* **EXERCISE PROMPT**
Pictures must be kept out of the copy. Every entry is to be duplicated exactly.

* **EXERCISE INPUT**
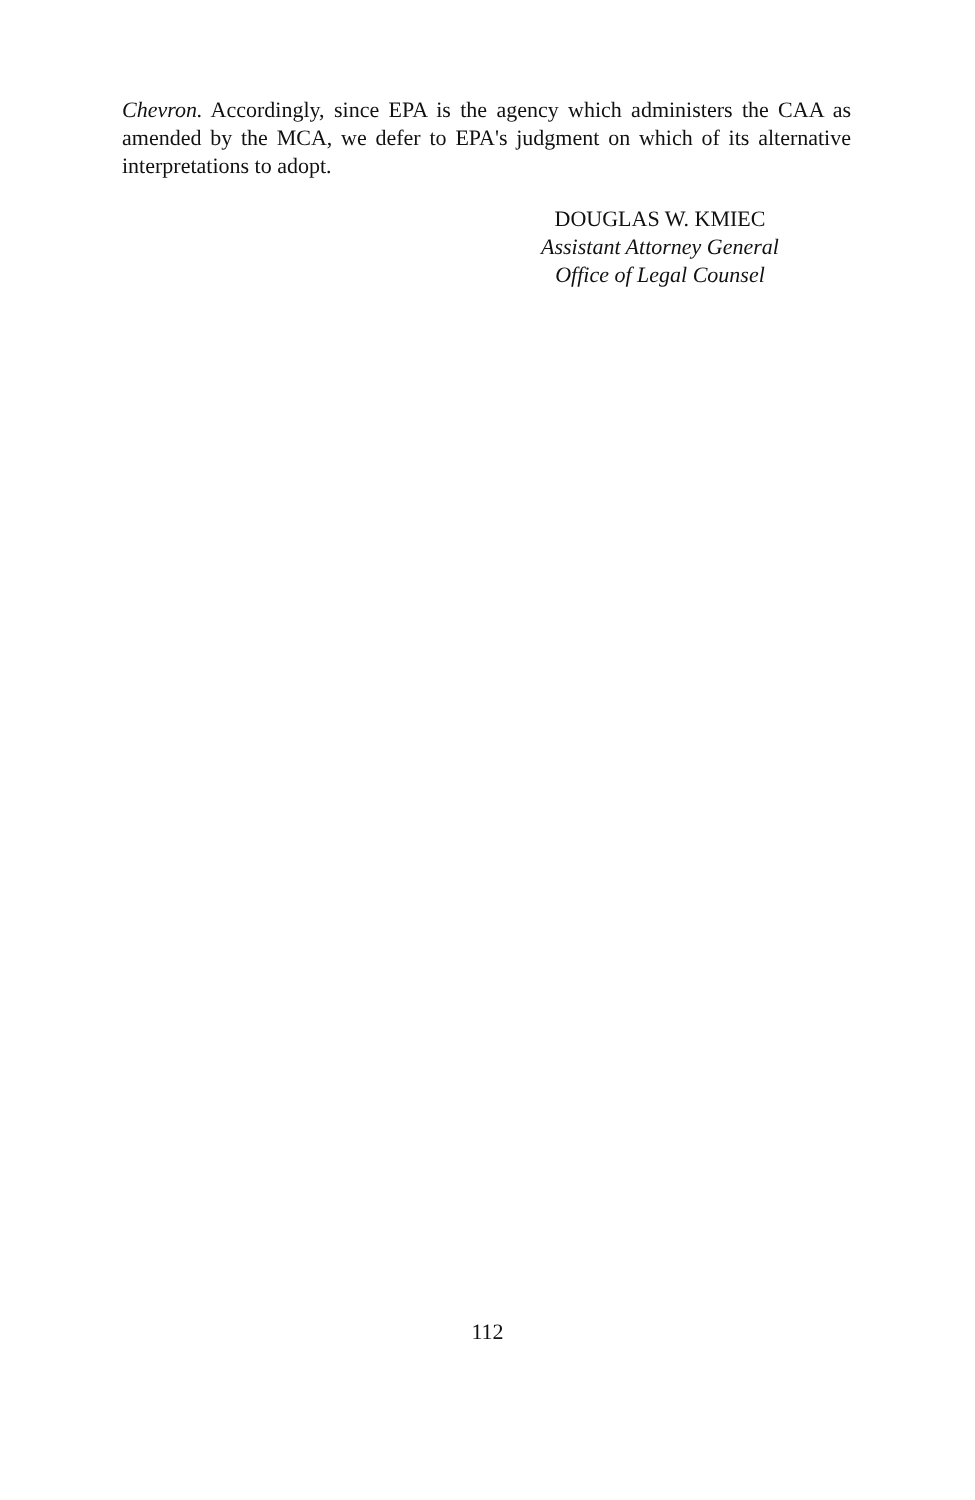Chevron. Accordingly, since EPA is the agency which administers the CAA as amended by the MCA, we defer to EPA's judgment on which of its alternative interpretations to adopt.
DOUGLAS W. KMIEC
Assistant Attorney General
Office of Legal Counsel
112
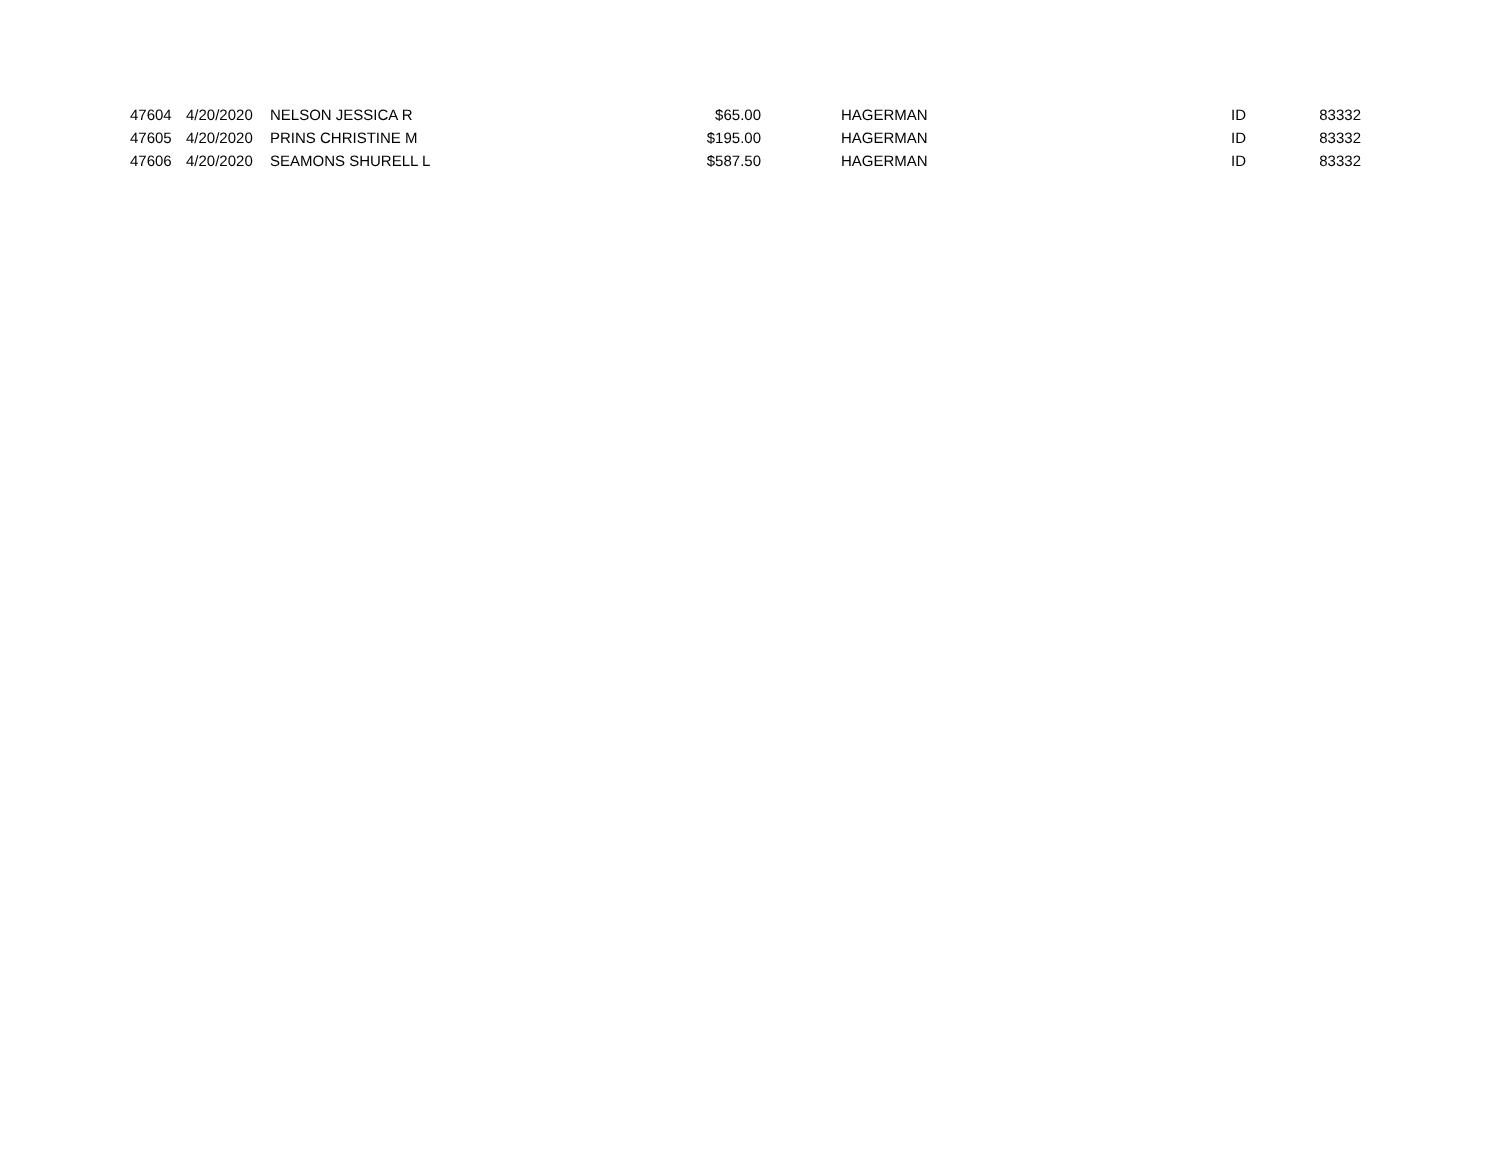| 47604 | 4/20/2020 | NELSON JESSICA R | $65.00 | HAGERMAN | ID | 83332 |
| 47605 | 4/20/2020 | PRINS CHRISTINE M | $195.00 | HAGERMAN | ID | 83332 |
| 47606 | 4/20/2020 | SEAMONS SHURELL L | $587.50 | HAGERMAN | ID | 83332 |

* **TASK OUTPUT**
Chevron. Accordingly, since EPA is the agency which administers the CAA as amended by the MCA, we defer to EPA's judgment on which of its alternative interpretations to adopt.
DOUGLAS W. KMIEC
Assistant Attorney General
Office of Legal Counsel
112
| 47604 | 4/20/2020 | NELSON JESSICA R | $65.00 | HAGERMAN | ID | 83332 |
| 47605 | 4/20/2020 | PRINS CHRISTINE M | $195.00 | HAGERMAN | ID | 83332 |
| 47606 | 4/20/2020 | SEAMONS SHURELL L | $587.50 | HAGERMAN | ID | 83332 |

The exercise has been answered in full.